Kabul etmezler. Senin düşündüklerini bilemezler çünkü yaşamamışlardır ya da yaşayamazlar. Seninle içinde değiller. Oysaki senin sınırların hep saydamdı. Onların gözlerinde ise hep bir gözlük; görmelerine engel olan. Gerçeği bilmezler. Gerçek senin içinde gömülüdür. Kaçıncı maskelerini takıp gerçek olamayacak kadar samimi yaklaşmaya çalışırlarsa çalışsınlar, senin gözünde küçüldüklerini fark edemeyecekler. Cesaretin nasıl yüce bir erdem olduğuna  bir kez daha inanırsın. Yüzleşmeyi başaramayıp öğrenmedikleri gerçekleri kendince bildiklerini düşünürler. Buna inandıkları için zamanla bu, kendi gerçekleri olur. Zehirlendiklerini bilmezler. Doğal gerçek yerine yapay gerçekliğin ardına saklanırlar. 

Sahneler canlanır aklında. Vazgeçip, çırpınmadan denize yürümek istersin. Yüzünde soğuk, anlamsız, donuk bir ifade. Bu, herkeste aynıdır. Yeryüzünde ne kadar karşılaşmışsan, o bakışın tıpkı diğeri gibi olduğunu görürsün. 

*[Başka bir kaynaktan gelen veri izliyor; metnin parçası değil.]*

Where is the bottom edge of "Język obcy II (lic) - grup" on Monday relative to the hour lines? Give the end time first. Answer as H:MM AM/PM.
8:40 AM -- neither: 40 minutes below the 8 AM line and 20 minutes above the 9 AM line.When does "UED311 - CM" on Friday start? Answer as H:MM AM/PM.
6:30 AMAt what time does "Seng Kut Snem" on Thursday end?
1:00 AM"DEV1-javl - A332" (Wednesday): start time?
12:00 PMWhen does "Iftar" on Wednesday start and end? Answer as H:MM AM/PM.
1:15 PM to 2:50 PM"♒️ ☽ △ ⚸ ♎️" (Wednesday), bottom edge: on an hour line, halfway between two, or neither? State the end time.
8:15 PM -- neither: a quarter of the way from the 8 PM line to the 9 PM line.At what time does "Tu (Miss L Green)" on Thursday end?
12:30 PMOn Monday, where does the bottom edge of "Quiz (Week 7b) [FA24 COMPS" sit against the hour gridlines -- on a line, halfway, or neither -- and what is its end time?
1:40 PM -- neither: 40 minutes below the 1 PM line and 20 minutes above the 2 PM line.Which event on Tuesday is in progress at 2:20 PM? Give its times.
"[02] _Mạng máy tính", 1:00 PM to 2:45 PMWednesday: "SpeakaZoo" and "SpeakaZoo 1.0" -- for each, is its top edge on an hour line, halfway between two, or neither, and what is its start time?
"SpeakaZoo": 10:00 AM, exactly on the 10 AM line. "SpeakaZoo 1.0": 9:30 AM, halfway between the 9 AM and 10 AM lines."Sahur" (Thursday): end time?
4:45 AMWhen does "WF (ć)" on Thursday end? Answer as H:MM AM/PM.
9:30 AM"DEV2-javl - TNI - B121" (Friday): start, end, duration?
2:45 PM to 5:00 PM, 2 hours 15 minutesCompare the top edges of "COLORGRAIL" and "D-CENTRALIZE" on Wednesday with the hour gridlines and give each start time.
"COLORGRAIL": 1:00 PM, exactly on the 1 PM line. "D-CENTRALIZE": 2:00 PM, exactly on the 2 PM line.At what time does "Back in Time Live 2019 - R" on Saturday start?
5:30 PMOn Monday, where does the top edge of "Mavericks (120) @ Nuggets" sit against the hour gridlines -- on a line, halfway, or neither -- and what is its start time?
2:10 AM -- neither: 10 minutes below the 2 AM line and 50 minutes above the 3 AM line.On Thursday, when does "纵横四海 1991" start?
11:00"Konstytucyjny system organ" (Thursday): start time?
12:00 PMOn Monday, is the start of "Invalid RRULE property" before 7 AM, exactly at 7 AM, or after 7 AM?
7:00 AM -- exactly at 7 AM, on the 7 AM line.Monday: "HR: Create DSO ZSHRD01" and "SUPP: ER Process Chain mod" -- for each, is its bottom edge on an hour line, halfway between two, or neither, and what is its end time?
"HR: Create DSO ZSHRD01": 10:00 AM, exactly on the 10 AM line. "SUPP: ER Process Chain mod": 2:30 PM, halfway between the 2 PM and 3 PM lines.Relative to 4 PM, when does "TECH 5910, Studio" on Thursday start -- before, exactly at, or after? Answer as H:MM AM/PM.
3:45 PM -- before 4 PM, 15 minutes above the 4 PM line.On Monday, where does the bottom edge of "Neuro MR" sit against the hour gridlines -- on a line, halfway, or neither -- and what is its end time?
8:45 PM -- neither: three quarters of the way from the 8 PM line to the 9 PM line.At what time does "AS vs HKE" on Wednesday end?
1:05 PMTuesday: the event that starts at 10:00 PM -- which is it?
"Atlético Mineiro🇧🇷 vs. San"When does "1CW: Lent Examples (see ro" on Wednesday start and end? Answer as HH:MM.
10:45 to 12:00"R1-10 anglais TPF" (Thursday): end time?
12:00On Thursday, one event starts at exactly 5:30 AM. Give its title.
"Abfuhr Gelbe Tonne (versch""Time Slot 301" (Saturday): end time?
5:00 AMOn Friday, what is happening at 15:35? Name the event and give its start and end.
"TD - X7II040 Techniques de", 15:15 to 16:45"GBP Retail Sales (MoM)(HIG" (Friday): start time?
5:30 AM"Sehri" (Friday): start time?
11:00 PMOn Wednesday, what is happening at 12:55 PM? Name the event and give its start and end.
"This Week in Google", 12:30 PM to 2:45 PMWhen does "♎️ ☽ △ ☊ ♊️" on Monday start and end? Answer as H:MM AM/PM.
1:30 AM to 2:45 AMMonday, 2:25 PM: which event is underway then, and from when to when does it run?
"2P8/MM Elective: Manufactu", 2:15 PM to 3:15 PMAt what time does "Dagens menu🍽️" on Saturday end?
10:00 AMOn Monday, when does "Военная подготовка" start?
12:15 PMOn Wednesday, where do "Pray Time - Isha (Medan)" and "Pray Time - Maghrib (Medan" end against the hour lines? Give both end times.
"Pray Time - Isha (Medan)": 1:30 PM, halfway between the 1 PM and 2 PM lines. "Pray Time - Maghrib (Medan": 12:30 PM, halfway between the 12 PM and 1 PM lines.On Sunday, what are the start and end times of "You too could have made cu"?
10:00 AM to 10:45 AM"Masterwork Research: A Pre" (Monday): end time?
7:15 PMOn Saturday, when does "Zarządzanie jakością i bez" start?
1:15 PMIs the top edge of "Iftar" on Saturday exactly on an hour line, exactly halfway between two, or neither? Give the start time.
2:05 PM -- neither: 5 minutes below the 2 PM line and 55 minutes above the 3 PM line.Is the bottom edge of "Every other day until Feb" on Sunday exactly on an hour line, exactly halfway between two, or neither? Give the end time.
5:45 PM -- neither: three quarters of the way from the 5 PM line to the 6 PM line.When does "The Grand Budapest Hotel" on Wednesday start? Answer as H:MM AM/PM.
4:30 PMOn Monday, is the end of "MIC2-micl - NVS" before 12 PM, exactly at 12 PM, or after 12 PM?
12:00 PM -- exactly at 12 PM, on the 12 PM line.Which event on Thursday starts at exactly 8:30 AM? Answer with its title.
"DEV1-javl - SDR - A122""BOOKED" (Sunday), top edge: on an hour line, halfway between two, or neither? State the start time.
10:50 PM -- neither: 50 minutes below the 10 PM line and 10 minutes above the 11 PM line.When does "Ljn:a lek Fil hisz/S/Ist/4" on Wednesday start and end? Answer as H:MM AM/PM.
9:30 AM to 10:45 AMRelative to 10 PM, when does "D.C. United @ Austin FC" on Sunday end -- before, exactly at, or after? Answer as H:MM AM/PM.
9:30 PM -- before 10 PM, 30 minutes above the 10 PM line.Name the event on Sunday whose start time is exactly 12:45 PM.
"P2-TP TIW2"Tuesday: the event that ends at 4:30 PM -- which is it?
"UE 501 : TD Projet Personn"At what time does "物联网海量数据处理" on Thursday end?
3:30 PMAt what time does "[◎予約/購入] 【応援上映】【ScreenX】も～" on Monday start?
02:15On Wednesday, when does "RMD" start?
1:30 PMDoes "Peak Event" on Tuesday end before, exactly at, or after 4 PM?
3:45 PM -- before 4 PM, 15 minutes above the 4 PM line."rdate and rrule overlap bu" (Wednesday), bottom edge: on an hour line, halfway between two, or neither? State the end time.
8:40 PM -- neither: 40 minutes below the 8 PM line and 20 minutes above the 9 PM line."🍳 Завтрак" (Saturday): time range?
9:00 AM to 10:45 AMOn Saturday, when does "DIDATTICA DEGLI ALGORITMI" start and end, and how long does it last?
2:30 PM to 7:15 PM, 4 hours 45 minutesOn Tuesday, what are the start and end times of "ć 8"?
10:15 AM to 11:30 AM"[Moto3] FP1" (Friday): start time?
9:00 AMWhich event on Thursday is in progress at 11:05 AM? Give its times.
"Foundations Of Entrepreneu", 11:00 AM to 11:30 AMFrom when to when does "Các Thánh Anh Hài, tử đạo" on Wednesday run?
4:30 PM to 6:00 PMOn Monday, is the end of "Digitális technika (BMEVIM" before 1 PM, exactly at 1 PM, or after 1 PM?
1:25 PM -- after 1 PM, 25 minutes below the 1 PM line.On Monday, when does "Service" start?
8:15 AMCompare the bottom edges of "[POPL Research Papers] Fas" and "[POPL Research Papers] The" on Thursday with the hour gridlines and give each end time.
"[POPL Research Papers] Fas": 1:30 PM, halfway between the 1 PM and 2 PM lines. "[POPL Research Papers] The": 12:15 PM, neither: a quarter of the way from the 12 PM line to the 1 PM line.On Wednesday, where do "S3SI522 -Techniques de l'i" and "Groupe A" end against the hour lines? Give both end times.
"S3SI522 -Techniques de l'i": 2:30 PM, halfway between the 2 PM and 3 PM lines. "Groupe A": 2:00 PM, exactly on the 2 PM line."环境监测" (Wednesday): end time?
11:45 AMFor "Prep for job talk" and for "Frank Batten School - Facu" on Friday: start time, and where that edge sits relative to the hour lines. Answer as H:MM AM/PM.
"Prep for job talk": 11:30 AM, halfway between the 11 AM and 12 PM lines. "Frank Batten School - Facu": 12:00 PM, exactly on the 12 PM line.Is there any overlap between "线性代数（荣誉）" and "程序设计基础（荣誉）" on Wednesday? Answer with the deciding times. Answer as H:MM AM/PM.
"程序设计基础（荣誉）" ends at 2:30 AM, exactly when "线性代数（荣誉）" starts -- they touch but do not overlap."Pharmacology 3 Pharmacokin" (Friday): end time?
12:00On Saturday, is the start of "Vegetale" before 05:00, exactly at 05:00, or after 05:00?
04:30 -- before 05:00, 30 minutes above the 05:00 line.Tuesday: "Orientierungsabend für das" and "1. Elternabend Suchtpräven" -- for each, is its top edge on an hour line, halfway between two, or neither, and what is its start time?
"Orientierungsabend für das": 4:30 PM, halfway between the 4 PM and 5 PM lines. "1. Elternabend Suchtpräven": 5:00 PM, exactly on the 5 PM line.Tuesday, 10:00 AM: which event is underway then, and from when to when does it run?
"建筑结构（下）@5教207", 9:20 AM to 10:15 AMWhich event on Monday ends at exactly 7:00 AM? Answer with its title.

Uykuya dalmak istersin. Uzun süre gözlerini ve aklını kapatmak.. Zaman dursun mu istersin yoksa daha hızlı mı ilerlesin? Uyandığında daha geride mi olmak istersin, daha ileride mi? 

Sözler anlamını çoktan yitirmiş, yetim kalmışlardır. Sözcüklerin normalde hedef sektirmezken sen konuşmak istemezsin. Çünkü kalan anlamlarını boşaltabilecek kadar geniş bir dimağ yoktur etrafta.

Yağmuru seversin. Kocaman bir camdan izlemeyi de. Yağarken yürümeyi de. Kainat dünyayı temizlemeye karar vermiş gibidir. Temizlik esnasında ayak altında olmak iyi bir fikir olmasa da sen şemsiyenin altında yürüyüp o kokuyu içine çekmek ve böylece kendini de temizlemiş, yenilemiş gibi hissetmek istersin. Sokakta insanların koşuşturmasını ya da sakince ilerlemesinde hep aynı tema vardır: sessizlik. Sanki yağmur kendilerini sorgulamalarına sevk etmektedir. Kendilerine sordukları sorulara cevap veremiyorlar belki de. Fırtınalar mı kopuyor acaba içlerinde? Yoksa bunu kişisel bir efsaneye dönüştürmüş ve kendilerini hep haklı gören savunmalarının içinde sonsuz bir döngüye mi takılmışlar? Küçük çocuklarınsa sevecen sesleri gelir kulaklarına. Neden sussunlar ki hem onlar da? Göz göze gelince gülümseyip göz kırparsın. Utanır, çekinir belki ama hoşuna da gider. Yüz ifadesinden anlarsın bunu. Onların dünyası bembeyazdır henüz. Daha çok masumlardır. Tebessüm gelir yüzüne. Kaldırımda yürümeye devam edersin. Yürüdükçe her adımında notalar daha coşar gibidir. İskeleye gelmişsindir. Şemsiyeni indirirsin. Yüzünü göğe kaldırırsın. Gözlerini kapatırsın. Yağmur yüzünü öpüyordur sanki. Kollarını açarsın. Sarılmak istiyorsundur adeta bulutlara.